In an experimental decision, the University announced on Monday that open course enrollment selection will be moving from Solus to natural selection.
When asked exactly what natural selection meant, Principal Daniel Woolf said “Instead of enrolling into courses from the convenience of a computer, we pit students against one another in a gladiator-like fight. When they successfully kill their opponent and take a bite into their liver, only then will they get a placement.”
When asked where he got the idea, Woolf explained that he got the idea for this from a very kinky dream. “Oh, it was wild. I wearing the skull of one of the students as a mask and there was a ton of leather. I never would have thought that the answer to our Solus and overpopulation problem could be so sexually exciting.”
The decision was made in effort to both relieve the stress off the University’s IT servers and lower student enrollment. Historically, the SOLUS servers become overloaded as soon as open enrollment became available — leaving many students unable to enroll in electives.

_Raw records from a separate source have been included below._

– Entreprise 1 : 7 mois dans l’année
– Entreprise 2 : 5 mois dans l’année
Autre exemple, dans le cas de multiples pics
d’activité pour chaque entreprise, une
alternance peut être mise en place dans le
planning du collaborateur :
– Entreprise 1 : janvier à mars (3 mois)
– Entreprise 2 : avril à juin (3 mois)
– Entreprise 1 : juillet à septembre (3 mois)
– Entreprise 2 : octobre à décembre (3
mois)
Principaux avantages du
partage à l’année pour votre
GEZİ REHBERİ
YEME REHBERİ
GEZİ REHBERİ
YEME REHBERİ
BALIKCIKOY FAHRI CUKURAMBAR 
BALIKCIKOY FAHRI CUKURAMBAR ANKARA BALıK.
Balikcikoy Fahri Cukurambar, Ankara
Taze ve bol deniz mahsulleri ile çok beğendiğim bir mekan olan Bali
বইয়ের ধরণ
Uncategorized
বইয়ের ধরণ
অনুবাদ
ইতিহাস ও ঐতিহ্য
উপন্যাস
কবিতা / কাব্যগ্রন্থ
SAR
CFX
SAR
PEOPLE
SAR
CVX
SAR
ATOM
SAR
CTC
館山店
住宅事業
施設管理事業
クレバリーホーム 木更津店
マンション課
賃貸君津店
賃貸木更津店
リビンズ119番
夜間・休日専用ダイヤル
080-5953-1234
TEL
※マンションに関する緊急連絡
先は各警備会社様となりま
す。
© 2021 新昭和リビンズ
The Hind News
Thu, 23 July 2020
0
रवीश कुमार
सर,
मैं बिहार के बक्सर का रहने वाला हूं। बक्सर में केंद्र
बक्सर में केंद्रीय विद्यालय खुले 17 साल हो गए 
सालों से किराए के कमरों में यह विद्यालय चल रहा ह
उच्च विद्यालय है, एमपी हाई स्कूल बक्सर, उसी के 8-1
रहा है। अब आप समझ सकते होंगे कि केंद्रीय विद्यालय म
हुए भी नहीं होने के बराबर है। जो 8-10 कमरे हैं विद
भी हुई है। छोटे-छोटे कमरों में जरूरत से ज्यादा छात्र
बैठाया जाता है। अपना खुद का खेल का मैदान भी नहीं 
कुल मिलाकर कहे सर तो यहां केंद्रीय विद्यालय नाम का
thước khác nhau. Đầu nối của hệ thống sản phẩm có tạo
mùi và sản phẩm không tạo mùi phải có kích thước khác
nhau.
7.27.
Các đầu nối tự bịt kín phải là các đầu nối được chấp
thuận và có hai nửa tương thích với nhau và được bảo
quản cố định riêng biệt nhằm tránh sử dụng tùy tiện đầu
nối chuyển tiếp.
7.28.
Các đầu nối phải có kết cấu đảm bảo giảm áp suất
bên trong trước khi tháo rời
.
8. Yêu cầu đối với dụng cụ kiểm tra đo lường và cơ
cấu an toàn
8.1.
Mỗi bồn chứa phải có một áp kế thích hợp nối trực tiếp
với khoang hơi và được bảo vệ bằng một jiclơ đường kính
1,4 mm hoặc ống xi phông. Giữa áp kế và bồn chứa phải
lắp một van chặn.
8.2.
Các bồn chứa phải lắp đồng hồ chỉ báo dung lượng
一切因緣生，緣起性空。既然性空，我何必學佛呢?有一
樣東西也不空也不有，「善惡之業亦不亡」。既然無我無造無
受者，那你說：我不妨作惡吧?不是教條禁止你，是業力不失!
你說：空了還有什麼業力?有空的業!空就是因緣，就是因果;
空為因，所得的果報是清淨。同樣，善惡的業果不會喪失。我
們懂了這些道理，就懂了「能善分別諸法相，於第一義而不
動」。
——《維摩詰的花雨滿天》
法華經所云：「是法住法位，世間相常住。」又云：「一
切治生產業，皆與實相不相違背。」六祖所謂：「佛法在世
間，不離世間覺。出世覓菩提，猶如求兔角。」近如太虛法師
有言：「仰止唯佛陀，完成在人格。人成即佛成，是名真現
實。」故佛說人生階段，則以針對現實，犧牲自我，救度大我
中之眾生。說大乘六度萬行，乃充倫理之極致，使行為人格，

To combat the inefficiency, the University designated an underground sewer where the natural selection will take place. Woolf explained that the sewer can hold up to 300 students. “I’m just taking a guess. Don’t included that in the article.”
Other rejected solutions were updating the server, allowing students to sign away the rights for their first born children or a RuPaul’s Drag Race competition.
The decision has been met from a mixed reception from the student body. Darren Reed, a second year computing student, told the Golden Words that he’s apprehensive of the new course selection model.
“I mean, I’d prefer to not have to eat the small intestines of another student but if that’s going to be the thing that gets me into Ancient Humour, so be it,” Reed said.
Natural selection is causing rifts between departments, notably between the departments of biology and religion. The department of biology enthusiastically praised the course selection model and said that it’ll ensure that only the fittest students will make the cut.
The department of religion retaliated by sending the chair of the biology department an email saying, “EVOLUTION IS JUST A THEORY WE ARE THE PRODUCT OF AN INTELLIGENT DESIGN.” The department of biology reportedly replied to the email with an ape flipping the bird.
Despite the mixed reaction from faculty and students, but all can agree that eating the raw liver of a murdered student in an underground sewer is less painful than having to go through Solus for course selection.